Department of Geography and Environmental Studies, University of Haifa, Mount Carmel, 3498838, Israel.
J Environ Manage. 2019 May 15;238:224-234. doi: 10.1016/j.jenvman.2019.02.091. Epub 2019 Mar 7.
Wildfires occurring near and within cities are a potential threat to the population's life and health and can cause significant economic damage by destroying infrastructure and private property. Due to the relatively small area of these wildlands, the accuracy of fire risk-assessment plays a significant role in fire management. Introducing the experience of real events can improve accuracy. But this approach is limited by a lack of knowledge of pre-fire conditions, mainly vegetation characteristics as related to their definition as a fuel parameter because of their high temporal variation. To solve this problem, an Artificial Neural Network (ANN) was designed to reconstruct the spectral characteristics of the vegetation just before the fire with spatial resolution 0.5-2 m from the Landsat image. To test the effectiveness of the proposed methods, the approach has been examined on urban vegetation sites and applied to restore spectral information of the actual vegetation patch before it was burned in 2016 in Haifa, Israel. The results show that the reconstructed RGB image allows for mapping the location of green vegetation with high spatial accuracy. However, spectral data in the visible range have some limitations when it comes to identifying differences between soil and dry plants. The reconstructed image was used to sharp the original data from Landsat. Normalized Difference Vegetation Index maps were produced from the resulting high-resolution multispectral image. The output maps allow to determine the location of vegetation and estimate the level of its dryness on the urban wildland landscape. The proposed method aims to estimate vegetation dryness and, as a result, identify the fuel characteristics at the time of the fire. It has the potential of using for evaluation and improve the weights of the input parameters for the fire-risk assessment and fire-behavior modeling on a specific area.

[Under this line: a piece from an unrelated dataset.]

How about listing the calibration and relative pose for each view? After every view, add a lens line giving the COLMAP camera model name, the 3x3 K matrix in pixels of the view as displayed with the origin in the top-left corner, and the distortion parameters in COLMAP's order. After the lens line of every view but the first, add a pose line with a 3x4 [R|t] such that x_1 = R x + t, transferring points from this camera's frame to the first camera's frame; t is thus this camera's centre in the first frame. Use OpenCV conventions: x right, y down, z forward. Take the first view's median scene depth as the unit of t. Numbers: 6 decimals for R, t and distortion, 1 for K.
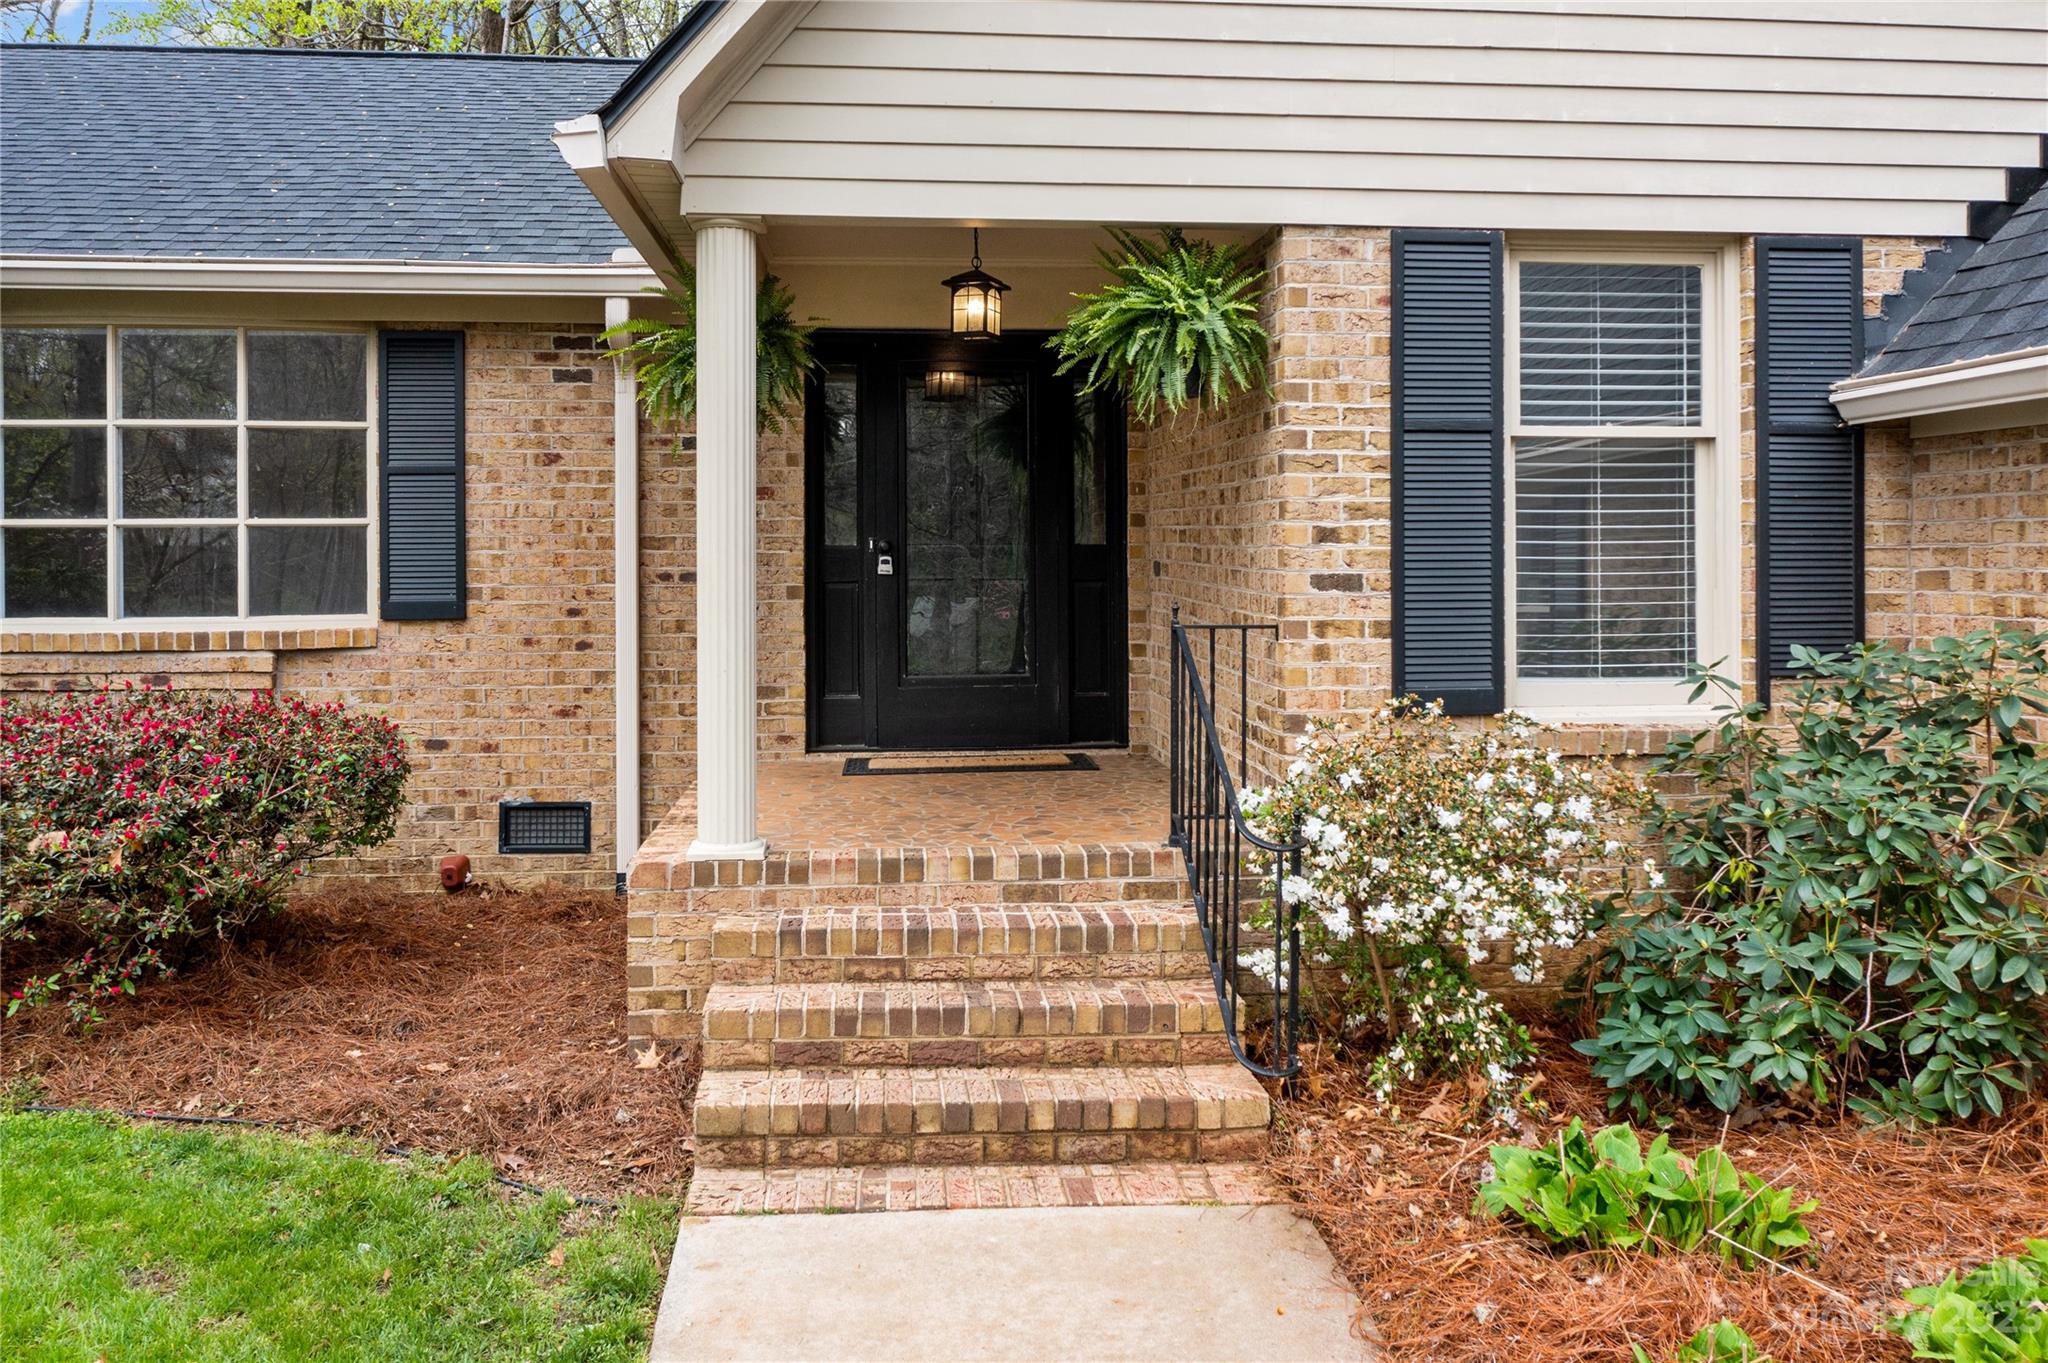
lens RADIAL K [[1622.2, 0, 996.7], [0, 1622.2, 537.9], [0, 0, 1]] dist [-0.003533, -0.002760]
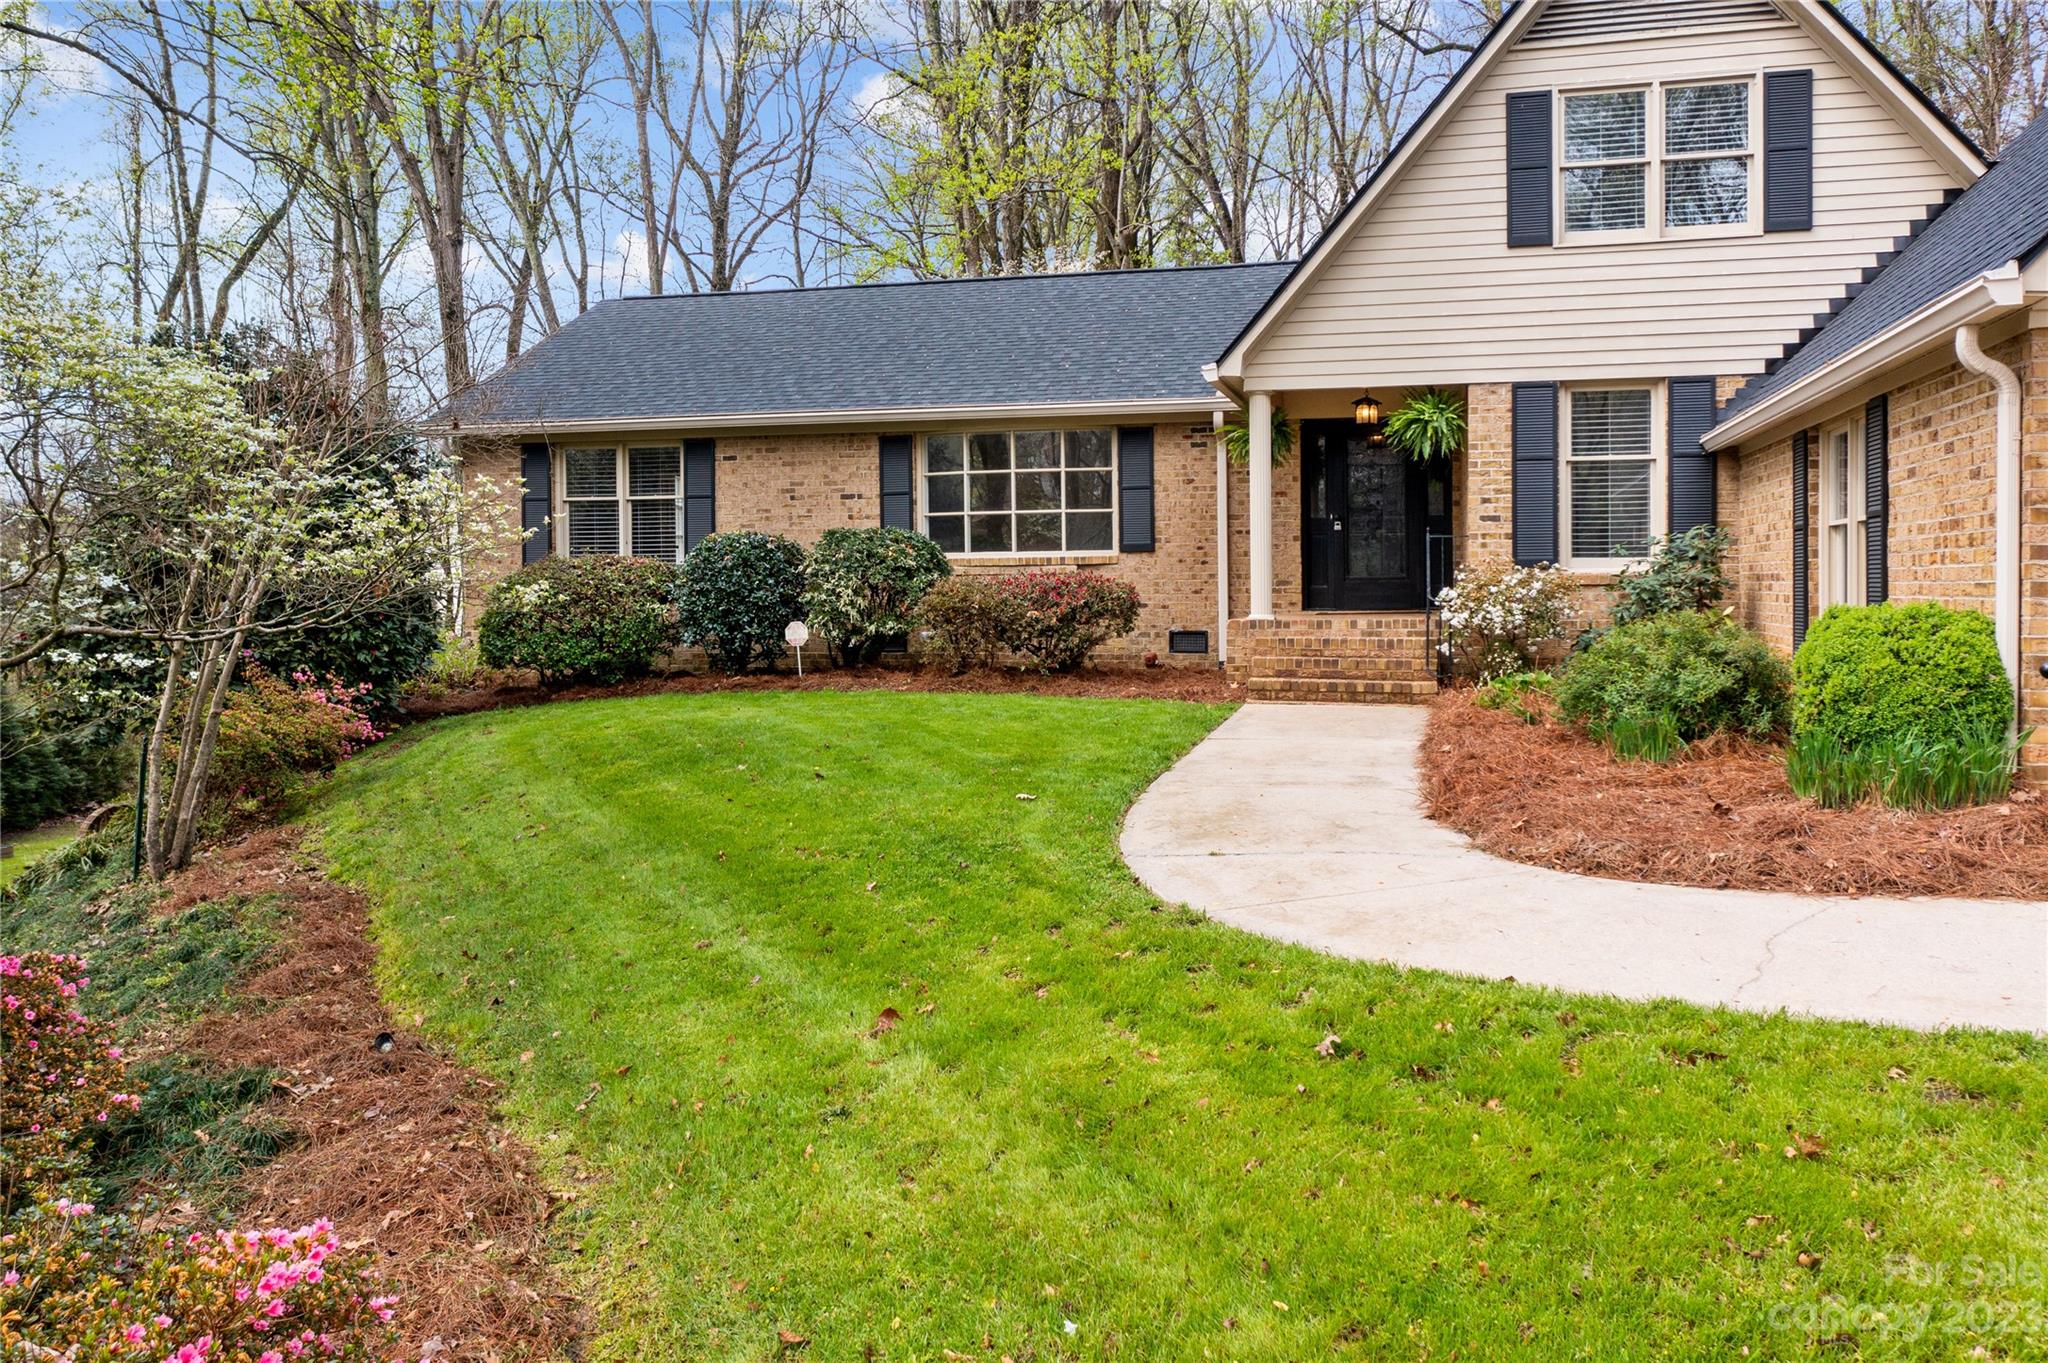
lens RADIAL K [[1629.5, 0, 1028.0], [0, 1629.5, 607.8], [0, 0, 1]] dist [-0.013418, -0.002470]
pose [[0.945326, -0.000941, -0.326125, 0.295990], [0.008478, 0.999729, 0.021690, 0.088853], [0.326016, -0.023269, 0.945078, -1.429737]]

城市及其周边地区发生的野火对人口的生命和健康构成潜在威胁,并可能通过摧毁基础设施和私人财产造成重大经济损失。由于这些荒地的面积相对较小,火灾风险评估的准确性在火灾管理中起着重要作用。引入真实事件的经验可以提高准确性。但是,这种方法受到缺乏火灾前条件知识的限制,主要是与植被特征有关的燃料参数定义,因为它们具有很高的时间变化。为了解决这个问题,设计了一个人工神经网络(ANN),以从 Landsat 图像以 0.5-2 m 的空间分辨率重建火灾前植被的光谱特征。为了测试所提出方法的有效性,该方法已经在城市植被站点进行了检验,并应用于 2016 年在以色列海法实际植被斑块燃烧前恢复其光谱信息。结果表明,重建的 RGB 图像允许以高精度绘制绿色植被的位置。然而,当涉及到识别土壤和干植物之间的差异时,可见光范围内的光谱数据具有一些局限性。重建的图像用于锐化 Landsat 的原始数据。从生成的高分辨率多光谱图像制作归一化差异植被指数图。输出地图允许确定植被的位置并估计其在城市荒地景观上的干燥程度。所提出的方法旨在估计植被的干燥度,并因此识别火灾时的燃料特征。它有可能用于评估和改进特定区域火灾风险评估和火灾行为建模的输入参数的权重。